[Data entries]
↓↓↓
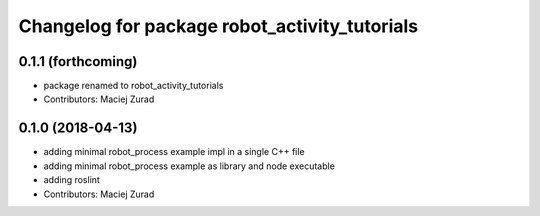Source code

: ^^^^^^^^^^^^^^^^^^^^^^^^^^^^^^^^^^^^^^^^^^^^^^^
Changelog for package robot_activity_tutorials
^^^^^^^^^^^^^^^^^^^^^^^^^^^^^^^^^^^^^^^^^^^^^^^

0.1.1 (forthcoming)
-------------------
* package renamed to robot_activity_tutorials
* Contributors: Maciej Zurad

0.1.0 (2018-04-13)
-------------------
* adding minimal robot_process example impl in a single C++ file
* adding minimal robot_process example as library and node executable
* adding roslint
* Contributors: Maciej Zurad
↑↑↑
The records above should be returned exactly, with only their pictures held back.

Source code

: ^^^^^^^^^^^^^^^^^^^^^^^^^^^^^^^^^^^^^^^^^^^^^^^
Changelog for package robot_activity_tutorials
^^^^^^^^^^^^^^^^^^^^^^^^^^^^^^^^^^^^^^^^^^^^^^^

0.1.1 (forthcoming)
-------------------
* package renamed to robot_activity_tutorials
* Contributors: Maciej Zurad

0.1.0 (2018-04-13)
-------------------
* adding minimal robot_process example impl in a single C++ file
* adding minimal robot_process example as library and node executable
* adding roslint
* Contributors: Maciej Zurad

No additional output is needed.